**Assigned task:**
Please quote only the lines that start at the one with "Lens: 55.6° across" and go on to the last line of the data, both ends kept.

**Stored entries:**
********************
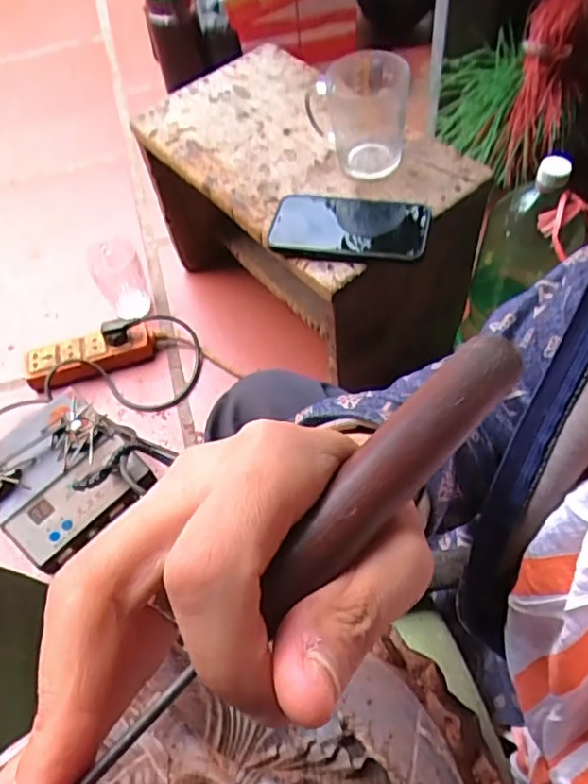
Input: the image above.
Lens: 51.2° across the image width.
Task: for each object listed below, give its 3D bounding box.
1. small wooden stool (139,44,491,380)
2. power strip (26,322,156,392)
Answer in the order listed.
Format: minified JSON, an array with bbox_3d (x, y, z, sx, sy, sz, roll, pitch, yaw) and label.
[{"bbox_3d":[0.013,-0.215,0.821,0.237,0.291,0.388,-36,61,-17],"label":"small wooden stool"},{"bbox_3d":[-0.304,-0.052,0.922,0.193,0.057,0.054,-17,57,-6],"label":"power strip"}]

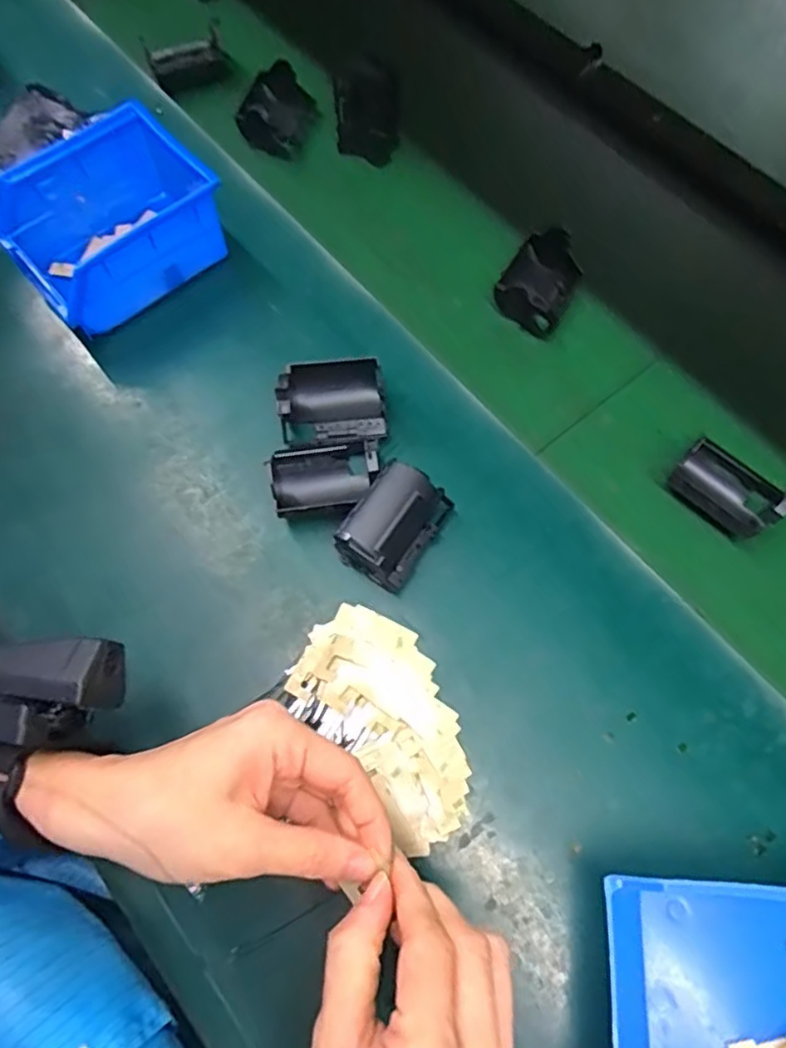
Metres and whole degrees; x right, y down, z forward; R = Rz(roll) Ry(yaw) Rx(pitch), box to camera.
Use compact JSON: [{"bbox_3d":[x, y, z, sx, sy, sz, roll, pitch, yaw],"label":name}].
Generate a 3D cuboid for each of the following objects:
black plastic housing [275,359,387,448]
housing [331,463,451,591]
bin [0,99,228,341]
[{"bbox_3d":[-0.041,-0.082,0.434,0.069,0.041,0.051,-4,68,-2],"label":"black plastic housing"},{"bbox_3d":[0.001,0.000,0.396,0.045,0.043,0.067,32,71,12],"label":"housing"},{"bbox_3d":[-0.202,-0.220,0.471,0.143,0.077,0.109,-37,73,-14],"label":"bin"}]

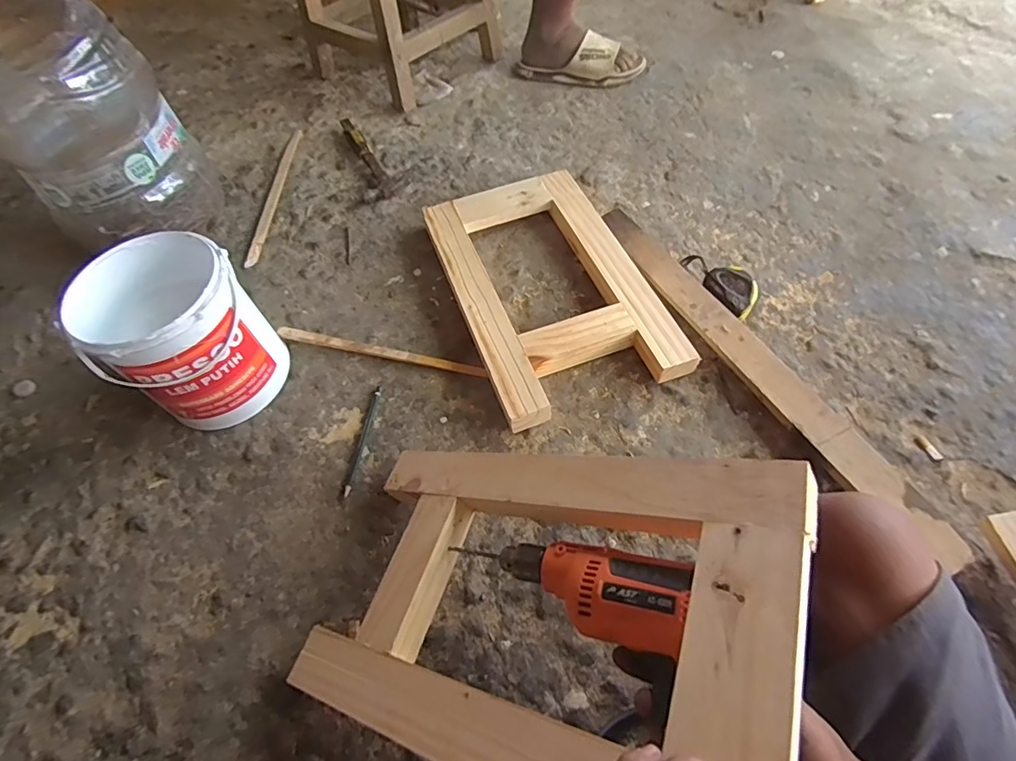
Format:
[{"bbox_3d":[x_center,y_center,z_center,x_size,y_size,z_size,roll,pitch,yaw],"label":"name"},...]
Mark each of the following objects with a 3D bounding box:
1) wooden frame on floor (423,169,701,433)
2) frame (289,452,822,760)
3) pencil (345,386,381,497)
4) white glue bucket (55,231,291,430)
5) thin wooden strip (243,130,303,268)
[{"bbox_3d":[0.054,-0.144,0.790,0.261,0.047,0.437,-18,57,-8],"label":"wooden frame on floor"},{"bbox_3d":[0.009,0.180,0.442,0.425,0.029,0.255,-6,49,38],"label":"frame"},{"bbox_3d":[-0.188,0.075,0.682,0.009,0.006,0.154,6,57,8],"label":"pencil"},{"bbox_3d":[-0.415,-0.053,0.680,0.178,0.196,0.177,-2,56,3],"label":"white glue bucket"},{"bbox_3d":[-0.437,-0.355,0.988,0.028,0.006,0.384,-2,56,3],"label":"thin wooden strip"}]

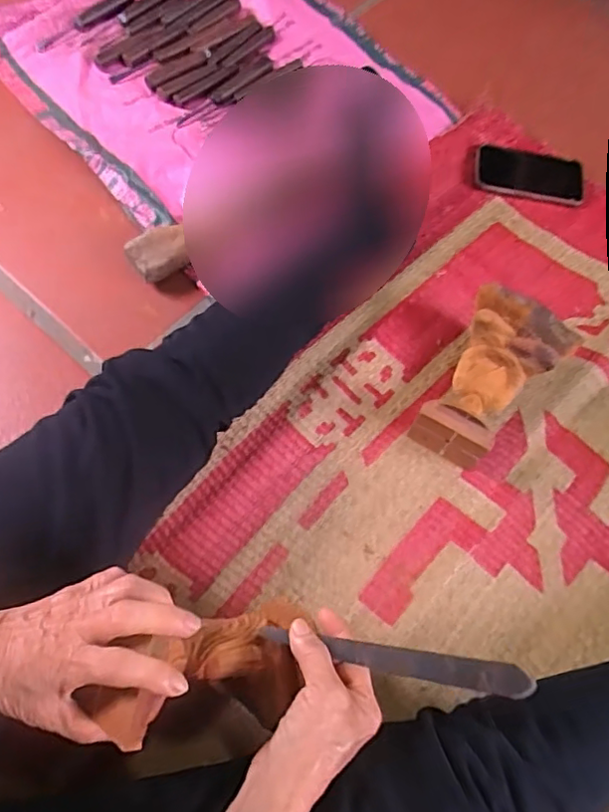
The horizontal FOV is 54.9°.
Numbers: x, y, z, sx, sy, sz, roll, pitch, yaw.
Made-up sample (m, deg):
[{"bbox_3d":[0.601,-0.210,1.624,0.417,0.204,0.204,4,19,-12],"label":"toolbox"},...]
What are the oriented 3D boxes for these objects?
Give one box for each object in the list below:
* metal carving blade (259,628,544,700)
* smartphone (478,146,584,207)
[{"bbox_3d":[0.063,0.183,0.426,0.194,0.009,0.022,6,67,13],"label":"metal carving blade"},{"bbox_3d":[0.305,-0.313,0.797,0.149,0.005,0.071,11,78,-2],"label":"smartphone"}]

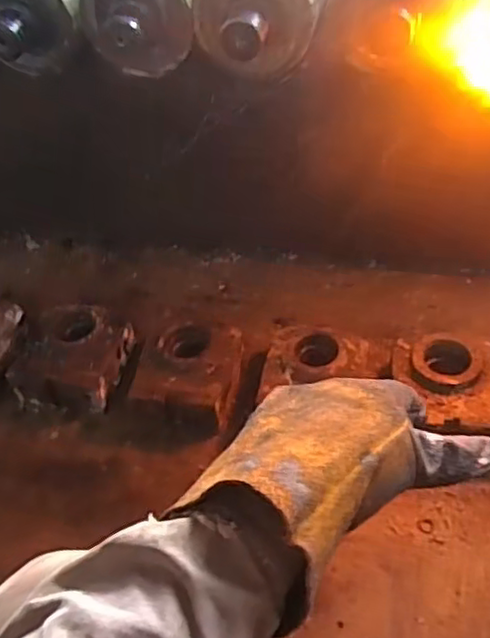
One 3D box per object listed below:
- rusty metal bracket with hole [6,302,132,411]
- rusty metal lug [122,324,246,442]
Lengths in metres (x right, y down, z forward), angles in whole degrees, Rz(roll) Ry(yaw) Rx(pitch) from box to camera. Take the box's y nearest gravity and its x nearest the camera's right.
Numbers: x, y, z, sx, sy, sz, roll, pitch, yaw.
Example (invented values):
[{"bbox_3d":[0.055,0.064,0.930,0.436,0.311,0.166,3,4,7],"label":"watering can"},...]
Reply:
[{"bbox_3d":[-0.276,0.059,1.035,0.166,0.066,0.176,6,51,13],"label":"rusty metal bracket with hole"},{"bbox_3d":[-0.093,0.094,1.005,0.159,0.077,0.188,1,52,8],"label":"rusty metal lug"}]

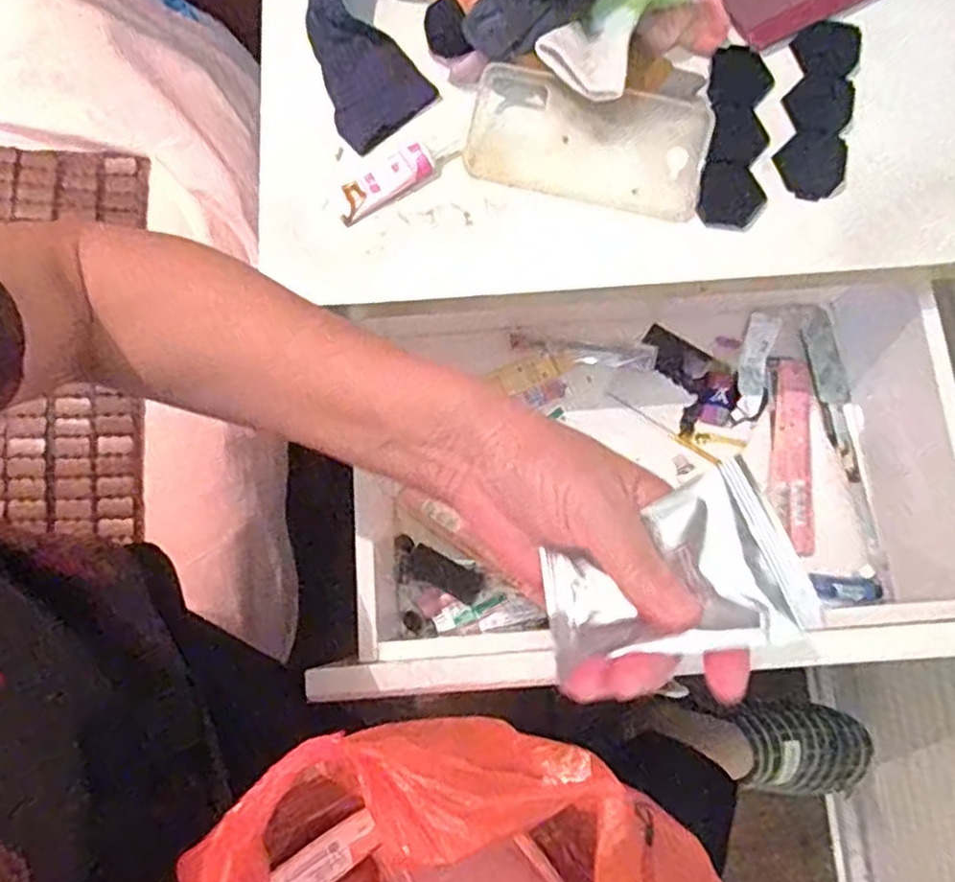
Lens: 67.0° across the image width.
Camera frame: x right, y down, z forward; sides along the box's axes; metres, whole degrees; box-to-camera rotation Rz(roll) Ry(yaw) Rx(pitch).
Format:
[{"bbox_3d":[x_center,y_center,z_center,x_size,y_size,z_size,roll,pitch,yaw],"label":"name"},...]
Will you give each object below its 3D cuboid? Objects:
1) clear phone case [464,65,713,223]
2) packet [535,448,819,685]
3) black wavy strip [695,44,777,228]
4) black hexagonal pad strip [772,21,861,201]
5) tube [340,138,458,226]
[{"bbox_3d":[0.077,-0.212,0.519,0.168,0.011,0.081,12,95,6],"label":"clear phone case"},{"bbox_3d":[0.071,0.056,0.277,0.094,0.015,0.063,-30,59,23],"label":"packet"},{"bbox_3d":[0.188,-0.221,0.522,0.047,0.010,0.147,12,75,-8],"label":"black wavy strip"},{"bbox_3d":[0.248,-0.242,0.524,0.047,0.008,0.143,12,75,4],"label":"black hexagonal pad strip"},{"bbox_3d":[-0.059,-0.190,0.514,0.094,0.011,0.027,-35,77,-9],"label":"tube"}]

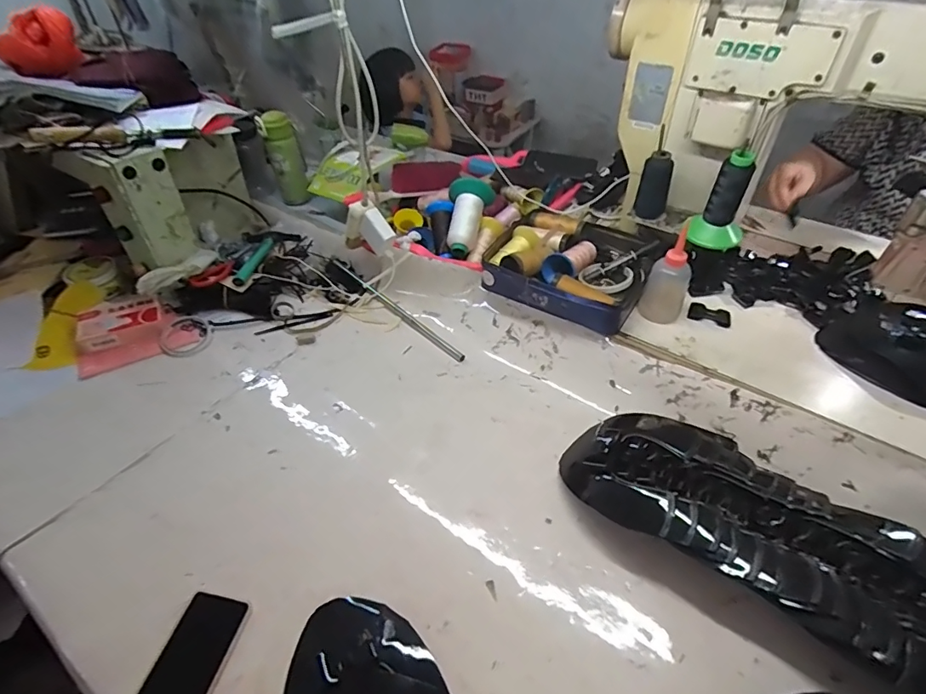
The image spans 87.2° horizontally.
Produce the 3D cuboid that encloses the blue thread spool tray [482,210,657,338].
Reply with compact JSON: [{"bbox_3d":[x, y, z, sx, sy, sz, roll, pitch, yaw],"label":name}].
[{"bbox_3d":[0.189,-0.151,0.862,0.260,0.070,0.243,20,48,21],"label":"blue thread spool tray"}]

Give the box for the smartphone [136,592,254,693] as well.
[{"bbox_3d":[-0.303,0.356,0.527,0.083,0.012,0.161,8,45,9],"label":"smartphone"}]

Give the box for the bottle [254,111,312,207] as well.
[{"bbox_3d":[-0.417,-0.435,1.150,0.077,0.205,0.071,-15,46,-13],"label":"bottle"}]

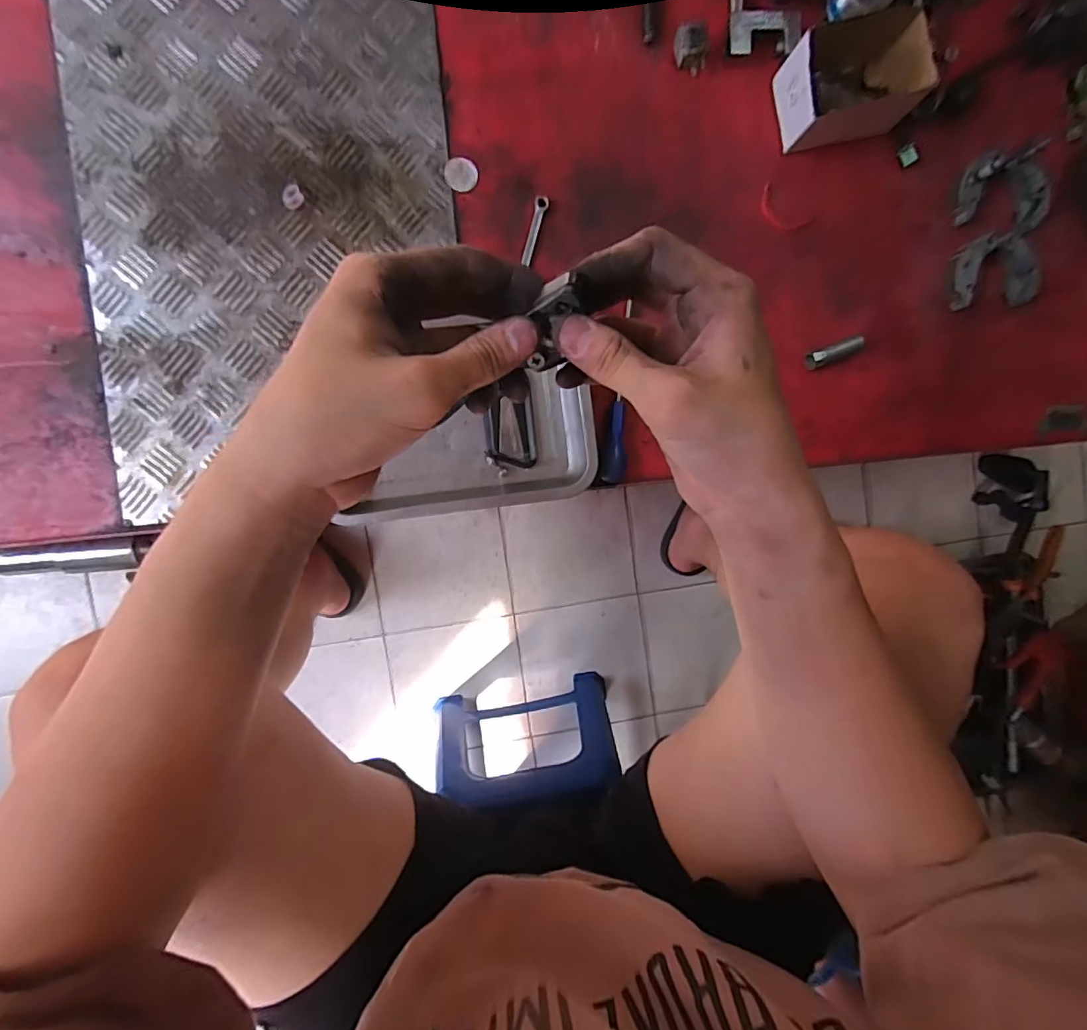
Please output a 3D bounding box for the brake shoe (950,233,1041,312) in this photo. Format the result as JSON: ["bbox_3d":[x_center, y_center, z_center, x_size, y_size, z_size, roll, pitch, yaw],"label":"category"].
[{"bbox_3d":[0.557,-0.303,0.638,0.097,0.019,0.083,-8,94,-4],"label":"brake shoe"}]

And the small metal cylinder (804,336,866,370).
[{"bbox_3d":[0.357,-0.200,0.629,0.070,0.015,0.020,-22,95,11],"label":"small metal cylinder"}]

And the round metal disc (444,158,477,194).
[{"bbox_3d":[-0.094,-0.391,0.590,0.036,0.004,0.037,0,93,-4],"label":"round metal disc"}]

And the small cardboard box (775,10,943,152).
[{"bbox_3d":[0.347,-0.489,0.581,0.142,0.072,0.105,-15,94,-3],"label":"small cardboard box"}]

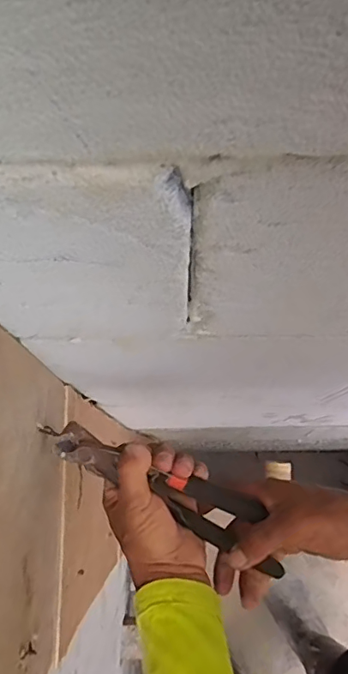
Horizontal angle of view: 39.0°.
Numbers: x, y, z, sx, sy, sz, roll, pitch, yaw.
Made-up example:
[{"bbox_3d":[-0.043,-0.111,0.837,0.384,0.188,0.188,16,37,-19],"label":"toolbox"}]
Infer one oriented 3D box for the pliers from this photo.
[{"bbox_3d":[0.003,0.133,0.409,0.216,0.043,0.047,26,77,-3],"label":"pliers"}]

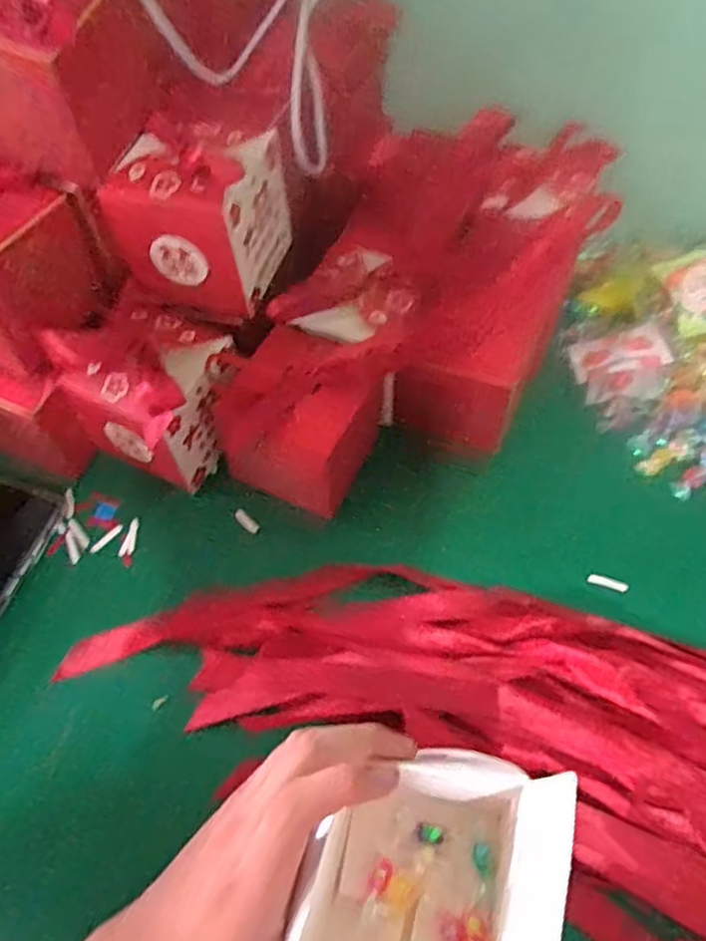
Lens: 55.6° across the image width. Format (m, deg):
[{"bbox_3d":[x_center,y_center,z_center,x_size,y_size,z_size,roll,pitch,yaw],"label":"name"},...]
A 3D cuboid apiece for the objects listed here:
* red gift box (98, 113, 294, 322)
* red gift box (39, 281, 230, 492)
********************
**Response:**
Lens: 55.6° across the image width. Format (m, deg):
[{"bbox_3d":[x_center,y_center,z_center,x_size,y_size,z_size,roll,pitch,yaw],"label":"name"},...]
A 3D cuboid apiece for the objects listed here:
* red gift box (98, 113, 294, 322)
* red gift box (39, 281, 230, 492)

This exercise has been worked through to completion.